**Exercise brief**
Your output must be the lines below from the line containing "样的体验会为成员们的科技梦增添色彩斑斓的一笔。" to the line containing "betalen kinderalimentatie van", both lines included, reproduced exactly and without pictures.

**Records for this task**
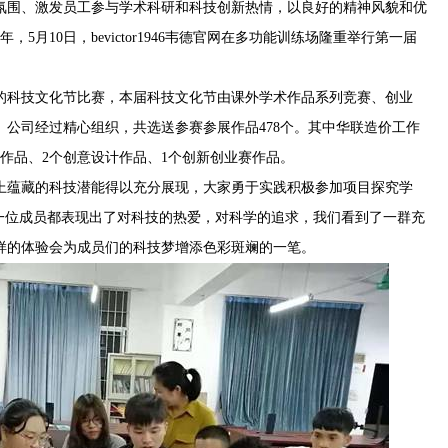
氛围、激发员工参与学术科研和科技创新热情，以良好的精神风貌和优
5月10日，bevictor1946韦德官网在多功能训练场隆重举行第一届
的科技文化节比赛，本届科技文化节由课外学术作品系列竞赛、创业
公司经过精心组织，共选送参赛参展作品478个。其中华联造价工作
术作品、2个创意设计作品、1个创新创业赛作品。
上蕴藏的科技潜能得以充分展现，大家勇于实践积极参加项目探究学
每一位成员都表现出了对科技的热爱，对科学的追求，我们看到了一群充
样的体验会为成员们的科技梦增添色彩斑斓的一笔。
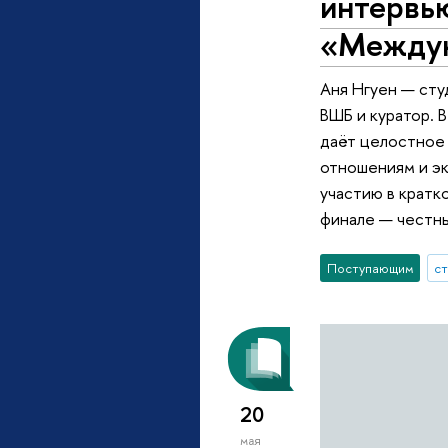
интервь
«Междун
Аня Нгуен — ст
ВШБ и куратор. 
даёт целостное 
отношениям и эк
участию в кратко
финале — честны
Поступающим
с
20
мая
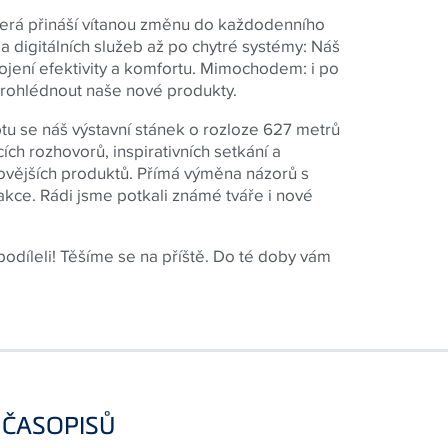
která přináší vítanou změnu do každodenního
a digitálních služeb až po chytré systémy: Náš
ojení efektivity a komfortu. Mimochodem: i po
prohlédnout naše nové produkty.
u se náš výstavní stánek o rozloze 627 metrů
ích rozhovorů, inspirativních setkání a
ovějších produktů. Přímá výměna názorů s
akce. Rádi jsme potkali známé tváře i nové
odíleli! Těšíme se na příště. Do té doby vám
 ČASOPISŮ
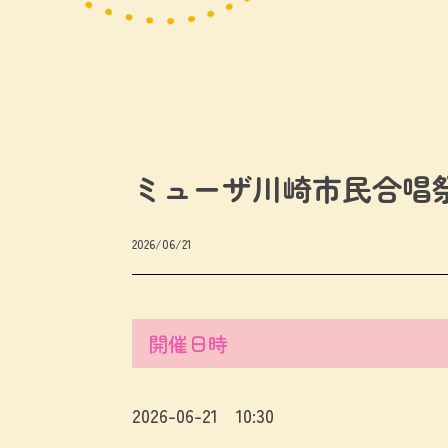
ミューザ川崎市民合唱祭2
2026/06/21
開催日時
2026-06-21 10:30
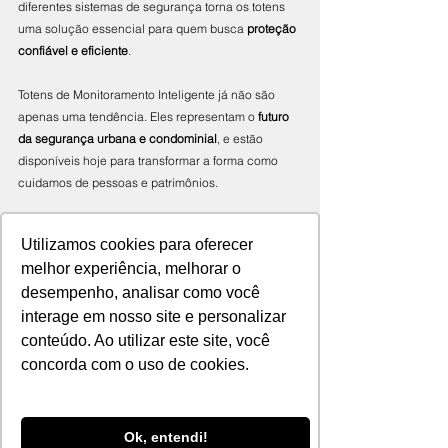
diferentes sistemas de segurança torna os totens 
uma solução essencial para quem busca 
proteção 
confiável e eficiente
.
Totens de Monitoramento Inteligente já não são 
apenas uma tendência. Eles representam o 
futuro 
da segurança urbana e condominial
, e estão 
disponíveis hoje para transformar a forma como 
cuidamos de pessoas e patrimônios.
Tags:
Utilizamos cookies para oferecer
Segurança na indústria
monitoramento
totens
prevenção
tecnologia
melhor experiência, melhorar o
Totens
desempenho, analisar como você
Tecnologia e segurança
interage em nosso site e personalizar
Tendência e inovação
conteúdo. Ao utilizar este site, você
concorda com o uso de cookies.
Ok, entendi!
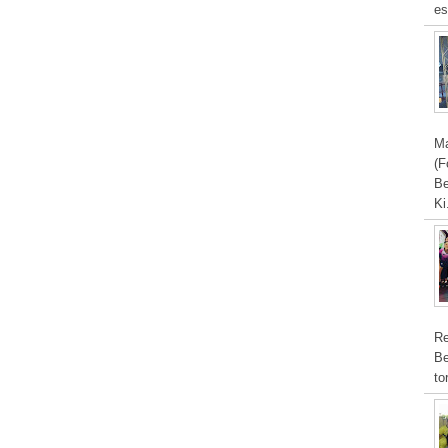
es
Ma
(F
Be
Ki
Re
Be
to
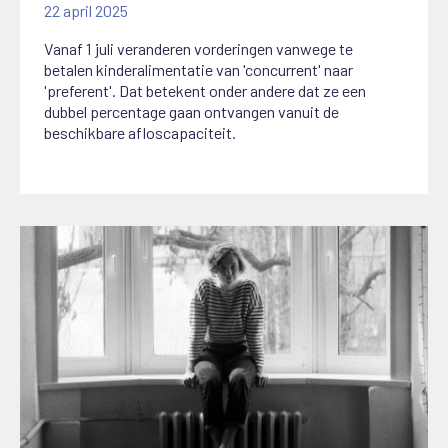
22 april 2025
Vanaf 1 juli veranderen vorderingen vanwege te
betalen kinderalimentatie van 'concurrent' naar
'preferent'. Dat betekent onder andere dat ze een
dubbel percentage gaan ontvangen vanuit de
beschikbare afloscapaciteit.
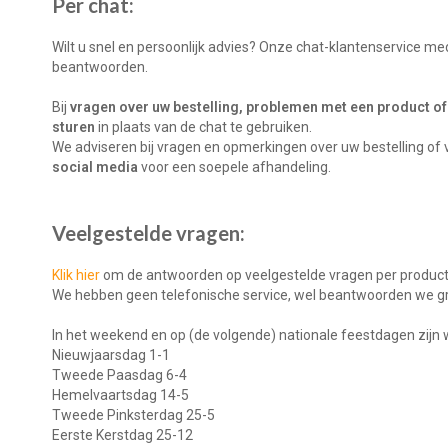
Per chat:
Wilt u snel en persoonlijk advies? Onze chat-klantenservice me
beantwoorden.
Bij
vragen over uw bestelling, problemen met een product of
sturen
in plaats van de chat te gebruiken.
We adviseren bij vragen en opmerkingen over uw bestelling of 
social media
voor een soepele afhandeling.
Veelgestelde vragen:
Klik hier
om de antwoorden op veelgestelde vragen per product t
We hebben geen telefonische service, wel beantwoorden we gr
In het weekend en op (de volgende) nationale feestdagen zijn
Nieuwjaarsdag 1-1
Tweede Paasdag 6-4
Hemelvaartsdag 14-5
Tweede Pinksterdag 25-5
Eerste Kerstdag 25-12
--
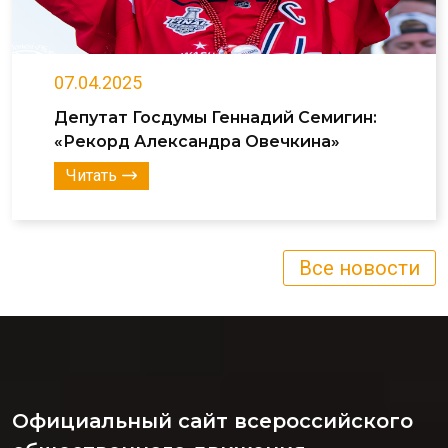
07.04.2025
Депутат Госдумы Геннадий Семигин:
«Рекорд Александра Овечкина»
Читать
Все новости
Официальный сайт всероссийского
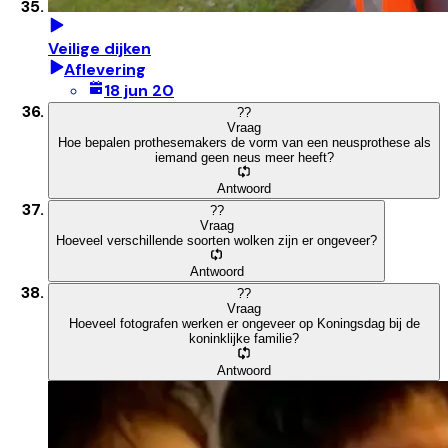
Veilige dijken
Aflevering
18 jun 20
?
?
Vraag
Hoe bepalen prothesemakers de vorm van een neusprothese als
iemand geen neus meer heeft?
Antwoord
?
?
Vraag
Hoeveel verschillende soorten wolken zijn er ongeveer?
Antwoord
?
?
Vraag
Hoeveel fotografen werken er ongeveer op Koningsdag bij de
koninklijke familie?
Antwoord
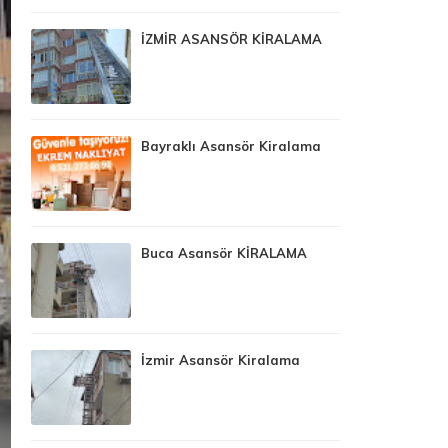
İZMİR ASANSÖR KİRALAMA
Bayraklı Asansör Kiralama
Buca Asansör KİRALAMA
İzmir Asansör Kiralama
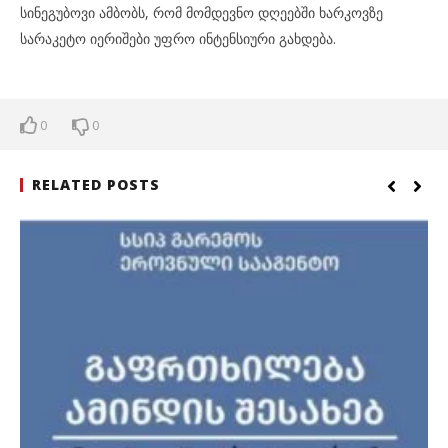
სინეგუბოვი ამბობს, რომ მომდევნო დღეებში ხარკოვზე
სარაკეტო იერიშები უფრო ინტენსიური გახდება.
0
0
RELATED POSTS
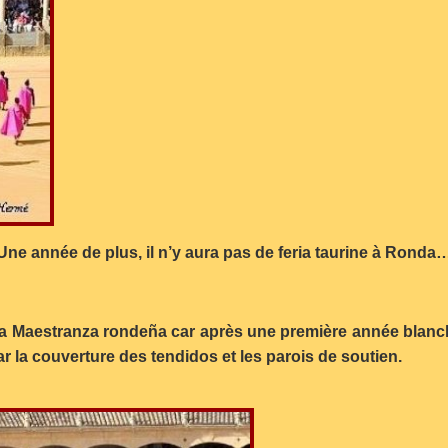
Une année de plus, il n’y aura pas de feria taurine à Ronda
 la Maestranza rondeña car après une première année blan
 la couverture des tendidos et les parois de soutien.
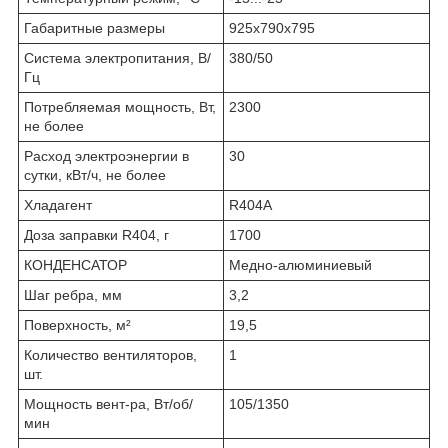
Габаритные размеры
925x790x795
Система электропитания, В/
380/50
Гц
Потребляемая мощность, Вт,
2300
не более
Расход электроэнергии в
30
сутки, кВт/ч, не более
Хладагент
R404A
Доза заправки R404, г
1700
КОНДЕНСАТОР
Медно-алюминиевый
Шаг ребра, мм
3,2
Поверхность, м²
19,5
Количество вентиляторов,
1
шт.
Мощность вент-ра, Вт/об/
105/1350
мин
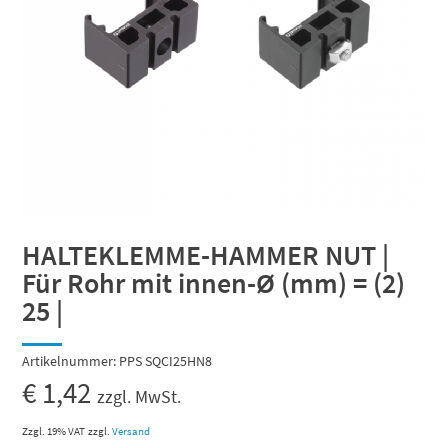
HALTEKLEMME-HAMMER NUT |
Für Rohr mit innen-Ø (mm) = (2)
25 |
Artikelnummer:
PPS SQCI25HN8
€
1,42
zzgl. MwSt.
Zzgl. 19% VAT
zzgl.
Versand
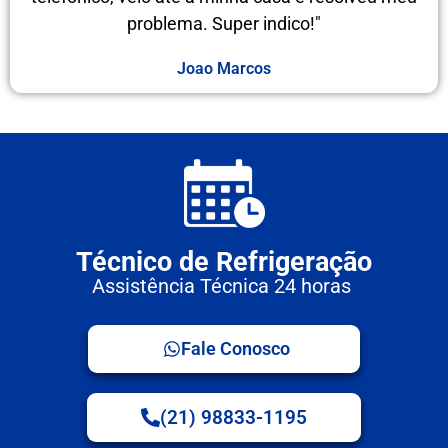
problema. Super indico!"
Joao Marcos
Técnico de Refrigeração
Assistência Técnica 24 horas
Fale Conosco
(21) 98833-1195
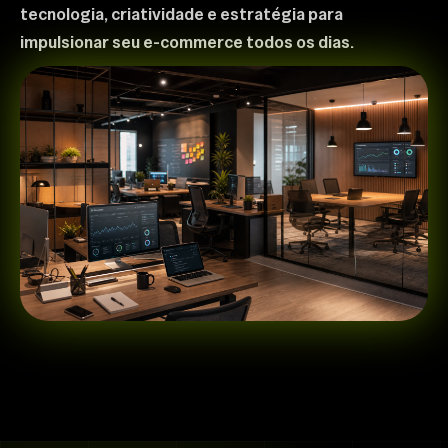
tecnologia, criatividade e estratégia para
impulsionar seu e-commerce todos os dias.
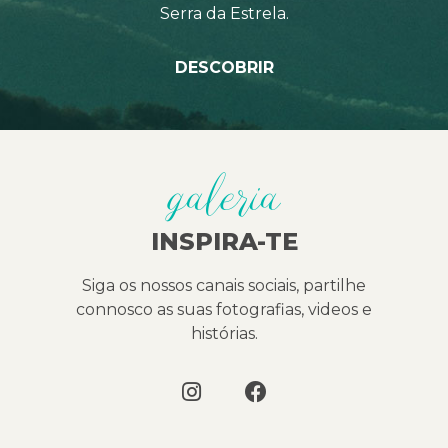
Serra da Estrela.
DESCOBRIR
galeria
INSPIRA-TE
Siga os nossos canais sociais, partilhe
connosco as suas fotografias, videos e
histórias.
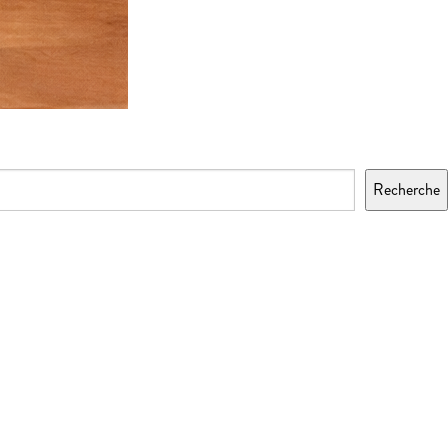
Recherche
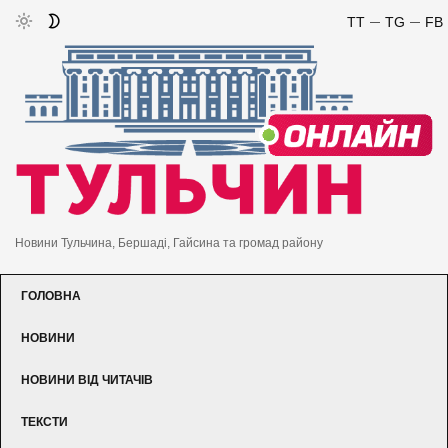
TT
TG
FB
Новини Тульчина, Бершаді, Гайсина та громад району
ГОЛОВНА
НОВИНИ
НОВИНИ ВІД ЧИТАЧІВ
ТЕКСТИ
---
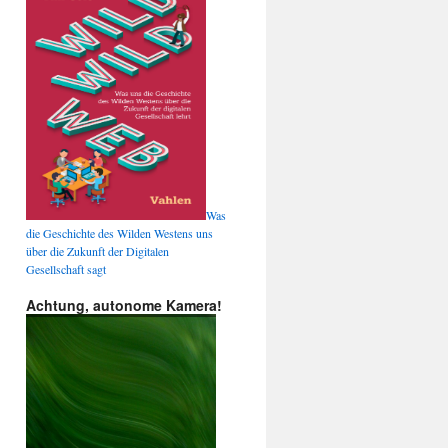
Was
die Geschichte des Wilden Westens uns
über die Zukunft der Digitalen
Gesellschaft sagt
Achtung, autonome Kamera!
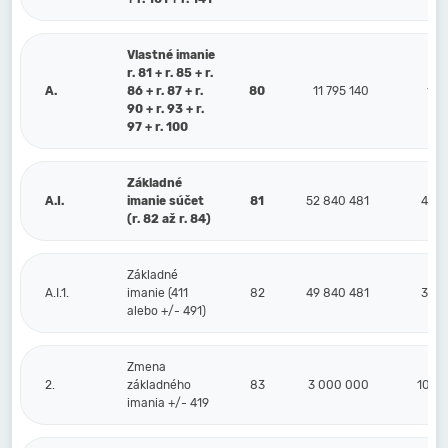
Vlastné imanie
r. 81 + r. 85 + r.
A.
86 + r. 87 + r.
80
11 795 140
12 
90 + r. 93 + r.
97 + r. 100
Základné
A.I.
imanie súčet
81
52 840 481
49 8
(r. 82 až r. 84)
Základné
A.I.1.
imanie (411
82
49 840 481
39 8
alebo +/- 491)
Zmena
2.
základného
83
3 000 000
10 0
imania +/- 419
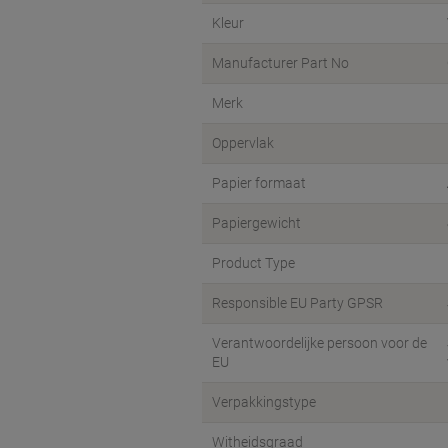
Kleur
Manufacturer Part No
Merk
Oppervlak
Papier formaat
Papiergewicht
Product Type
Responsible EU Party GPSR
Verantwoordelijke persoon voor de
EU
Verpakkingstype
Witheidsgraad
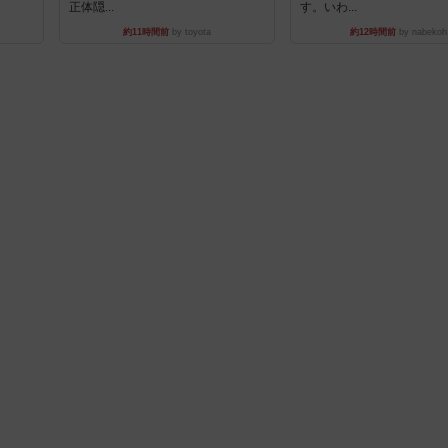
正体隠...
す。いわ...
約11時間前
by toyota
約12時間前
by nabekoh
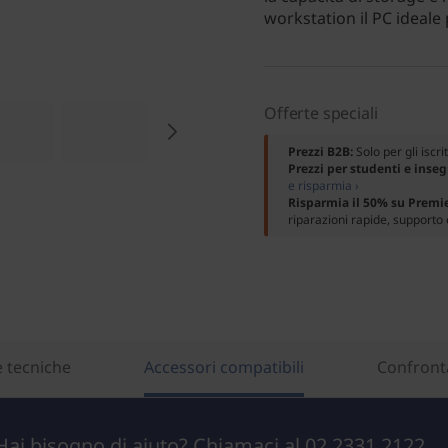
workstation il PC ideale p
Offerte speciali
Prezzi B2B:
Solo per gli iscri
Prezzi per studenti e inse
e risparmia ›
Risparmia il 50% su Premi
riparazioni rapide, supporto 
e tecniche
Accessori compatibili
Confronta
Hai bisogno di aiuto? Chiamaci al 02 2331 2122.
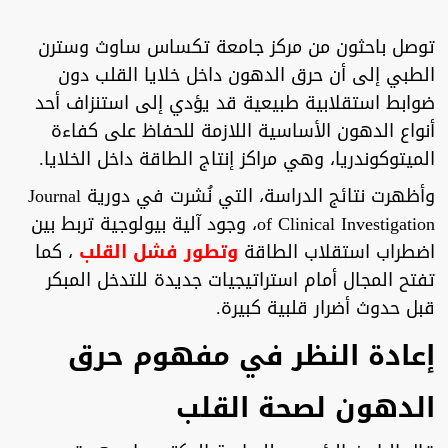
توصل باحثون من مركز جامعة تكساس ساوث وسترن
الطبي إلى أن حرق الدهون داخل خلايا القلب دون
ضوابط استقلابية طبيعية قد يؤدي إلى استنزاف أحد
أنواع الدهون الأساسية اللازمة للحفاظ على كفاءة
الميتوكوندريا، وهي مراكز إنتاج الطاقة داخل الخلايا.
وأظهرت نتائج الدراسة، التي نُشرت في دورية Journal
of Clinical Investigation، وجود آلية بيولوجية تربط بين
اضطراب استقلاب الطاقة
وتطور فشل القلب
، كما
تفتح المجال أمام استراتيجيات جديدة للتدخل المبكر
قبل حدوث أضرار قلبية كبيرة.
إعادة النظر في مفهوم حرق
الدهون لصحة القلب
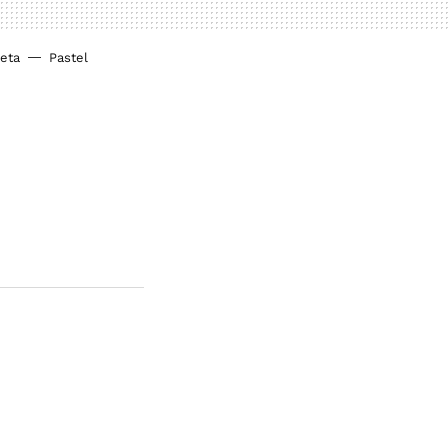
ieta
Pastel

**Output of the task**
样的体验会为成员们的科技梦增添色彩斑斓的一笔。
интервь
«Междун
Аня Нгуен — ст
ВШБ и куратор. 
даёт целостное 
отношениям и эк
участию в кратко
финале — честны
Поступающим
с
20
мая
která přináší vítanou změnu do každodenního
a digitálních služeb až po chytré systémy: Náš
ojení efektivity a komfortu. Mimochodem: i po
prohlédnout naše nové produkty.
u se náš výstavní stánek o rozloze 627 metrů
ích rozhovorů, inspirativních setkání a
ovějších produktů. Přímá výměna názorů s
akce. Rádi jsme potkali známé tváře i nové
odíleli! Těšíme se na příště. Do té doby vám
 ČASOPISŮ
ミューザ川崎市民合唱祭2
2026/06/21
開催日時
2026-06-21 10:30
diferentes sistemas de segurança torna os totens 
uma solução essencial para quem busca 
proteção 
confiável e eficiente
.
Totens de Monitoramento Inteligente já não são 
apenas uma tendência. Eles representam o 
futuro 
da segurança urbana e condominial
, e estão 
disponíveis hoje para transformar a forma como 
cuidamos de pessoas e patrimônios.
Tags:
Utilizamos cookies para oferecer
Segurança na indústria
monitoramento
totens
prevenção
tecnologia
melhor experiência, melhorar o
Totens
desempenho, analisar como você
Tecnologia e segurança
interage em nosso site e personalizar
Tendência e inovação
conteúdo. Ao utilizar este site, você
concorda com o uso de cookies.
Ok, entendi!
es
Ma
(F
Be
Ki
Re
Be
to
22 april 2025
Vanaf 1 juli veranderen vorderingen vanwege te
betalen kinderalimentatie van 'concurrent' naar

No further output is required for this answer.